# map vs. bestand



## ThomasK

Kan iemand mij zeggen of beide in computertaal hetzelfde betekenen? Of is de een een deel van de ander? Ik zeg altijd 'adressenbestand', maar ik vind ook 'adressenmap'. 

Het gaat om bv. _un fichier_ in het Frans. 

Dank!


----------



## Brownpaperbag

Hoi,

Ik ben geen expert, maar volgens mij is een _bestand_ een document of een foto etcetera die je opslaat als Word, Powerpoint, JPG etc. Deze _bestanden_ kun je vervolgens opslaan in een _map_.

Een _fichier_ zou ik vertalen met _map_.

Brown


----------



## ThomasK

Well, Mr/Ms Brown, dat lijkt mij een heel goed vertrekpunt. U zou gelijk kunnen hebben! 

Dan zou een _adressenbestand_ alvast logisch zijn als we alle adressen als gegevens bekijken (terwijl een -map lijkt te impliceren dat de adressen zelf bestanden zijn...). 

Dank !


----------



## Suehil

In het Engels is een bestand 'a file' en een map 'a directory'.  Een bestand vind je in een map.  
Volgens mij is 'addressenbestand' een woord dat ouder is dan computers.


----------



## Joannes

Brownpaperbag heeft gelijk over het verschil tussen *map* en *bestand* in computertaal. Maar in Franse computertaal komt *un fichier* overeen met *een bestand* in het Nederlands. 'Een map' is *un répertoire* (of *un dossier* op Mac).



Suehil said:


> Volgens mij is 'addressenbestand' een woord dat ouder is dan computers.


Dat denk ik ook. Daar heeft *bestand* namelijk de betekenis die geleid heeft tot de computerbetekenis: 'een totaal aan gelijksoortige gegevens' (Van Dale) -- dezelfde associatie bij *fichier*, niet echt bij *file*. Maar blijf dus hoe dan ook maar *adressenbestand* zeggen.


----------



## ThomasK

Heel hartelijk dank, zeg ! Prima informatie !


----------



## lichterflug

Grappig om te zien dat dit problemen geeft voor buitenlanders. Adressenbestand is inderdaad een heel normaal woord, 'adressenmap' wordt misschien in België geaccepteerd, maar in Nederland kom je er niet mee weg. Verder is het verschil tussen 'bestand' en 'map' al uitgelegd.

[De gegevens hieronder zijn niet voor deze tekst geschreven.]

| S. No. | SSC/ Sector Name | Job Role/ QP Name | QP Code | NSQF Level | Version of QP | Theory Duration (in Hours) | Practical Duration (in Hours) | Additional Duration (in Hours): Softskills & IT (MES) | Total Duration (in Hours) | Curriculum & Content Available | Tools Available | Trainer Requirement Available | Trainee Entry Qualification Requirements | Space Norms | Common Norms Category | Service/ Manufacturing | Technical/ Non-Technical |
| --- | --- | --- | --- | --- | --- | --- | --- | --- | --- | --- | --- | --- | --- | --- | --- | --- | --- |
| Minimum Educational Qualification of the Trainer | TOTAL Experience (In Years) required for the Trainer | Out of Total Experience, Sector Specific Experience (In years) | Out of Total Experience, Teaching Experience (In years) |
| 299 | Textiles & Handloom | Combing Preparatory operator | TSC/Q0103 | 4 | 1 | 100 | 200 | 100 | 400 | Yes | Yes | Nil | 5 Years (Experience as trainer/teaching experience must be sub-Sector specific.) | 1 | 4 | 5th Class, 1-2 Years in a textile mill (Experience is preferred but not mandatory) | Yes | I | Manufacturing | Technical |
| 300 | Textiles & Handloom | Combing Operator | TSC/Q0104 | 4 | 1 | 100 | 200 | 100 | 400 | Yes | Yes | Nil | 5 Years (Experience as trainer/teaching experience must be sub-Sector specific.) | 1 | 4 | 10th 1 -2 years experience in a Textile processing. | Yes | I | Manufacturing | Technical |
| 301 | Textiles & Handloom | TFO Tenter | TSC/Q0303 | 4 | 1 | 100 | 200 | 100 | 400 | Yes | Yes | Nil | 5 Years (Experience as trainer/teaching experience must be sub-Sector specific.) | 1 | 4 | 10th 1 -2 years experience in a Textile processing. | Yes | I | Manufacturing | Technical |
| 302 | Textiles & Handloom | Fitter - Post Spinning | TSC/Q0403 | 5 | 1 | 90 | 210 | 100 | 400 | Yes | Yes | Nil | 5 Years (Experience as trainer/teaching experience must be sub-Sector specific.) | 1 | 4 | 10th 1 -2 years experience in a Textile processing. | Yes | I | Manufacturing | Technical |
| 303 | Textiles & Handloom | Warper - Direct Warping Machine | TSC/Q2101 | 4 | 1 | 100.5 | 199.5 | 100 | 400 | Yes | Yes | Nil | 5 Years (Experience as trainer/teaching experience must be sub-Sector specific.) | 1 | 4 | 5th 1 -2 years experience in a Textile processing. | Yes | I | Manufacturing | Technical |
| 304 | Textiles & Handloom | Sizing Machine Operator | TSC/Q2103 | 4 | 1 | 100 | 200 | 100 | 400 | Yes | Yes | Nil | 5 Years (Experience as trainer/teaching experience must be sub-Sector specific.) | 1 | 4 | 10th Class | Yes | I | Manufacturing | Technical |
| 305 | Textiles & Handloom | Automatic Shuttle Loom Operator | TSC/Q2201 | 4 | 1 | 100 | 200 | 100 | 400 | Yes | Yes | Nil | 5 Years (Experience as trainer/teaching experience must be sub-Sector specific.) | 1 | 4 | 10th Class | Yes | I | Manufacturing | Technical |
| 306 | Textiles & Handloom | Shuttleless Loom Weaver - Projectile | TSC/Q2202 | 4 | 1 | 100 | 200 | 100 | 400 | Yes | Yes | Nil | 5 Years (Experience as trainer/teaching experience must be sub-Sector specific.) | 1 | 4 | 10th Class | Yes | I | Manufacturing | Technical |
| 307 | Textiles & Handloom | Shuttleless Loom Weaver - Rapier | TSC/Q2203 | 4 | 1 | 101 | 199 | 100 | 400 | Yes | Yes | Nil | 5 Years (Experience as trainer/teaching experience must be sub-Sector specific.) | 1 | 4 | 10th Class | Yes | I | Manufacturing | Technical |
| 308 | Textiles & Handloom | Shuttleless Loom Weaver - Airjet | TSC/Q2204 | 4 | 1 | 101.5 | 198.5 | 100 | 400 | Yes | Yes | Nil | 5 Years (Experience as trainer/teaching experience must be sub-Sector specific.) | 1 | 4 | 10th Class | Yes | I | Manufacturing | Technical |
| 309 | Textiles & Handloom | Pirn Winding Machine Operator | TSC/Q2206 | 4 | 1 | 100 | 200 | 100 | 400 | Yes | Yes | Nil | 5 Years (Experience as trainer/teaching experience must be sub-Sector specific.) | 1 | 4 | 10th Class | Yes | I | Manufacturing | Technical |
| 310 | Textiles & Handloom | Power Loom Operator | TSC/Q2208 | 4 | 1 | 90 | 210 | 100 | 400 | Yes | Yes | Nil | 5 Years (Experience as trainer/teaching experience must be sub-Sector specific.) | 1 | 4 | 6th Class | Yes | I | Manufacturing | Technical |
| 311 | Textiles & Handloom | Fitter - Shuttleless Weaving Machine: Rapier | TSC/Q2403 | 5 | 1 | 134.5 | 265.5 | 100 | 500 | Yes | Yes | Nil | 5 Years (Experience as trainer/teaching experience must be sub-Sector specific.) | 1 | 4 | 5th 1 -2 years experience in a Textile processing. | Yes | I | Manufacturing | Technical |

Let er wel op dat 'adres(-)' maar één -d- heeft.


----------



## ThomasK

Ik gebruik 'adressenmap' ook nooit, hoor, maar ik vond het op internet... Vandaar !

Dank aan iedereen !


----------



## Pepinos

Zie Joannes en Brownpaperbag voor het verschil map/bestand:

map - folder - dossier (répertoire)
bestand - file - fichier

Adressenbestand is dus de juiste term. Tenzij je natuurlijk een fysieke map hebt met adressen erin, maar dat lijkt me niet de context.


----------



## ThomasK

Perfetto, grazie !

Hartelijk,
JanG


----------



## Pepinos

Om nog op je originele vraag te antwoorden: het één is inderdaad deel van het ander; bestanden zitten (meestal) in mappen.


----------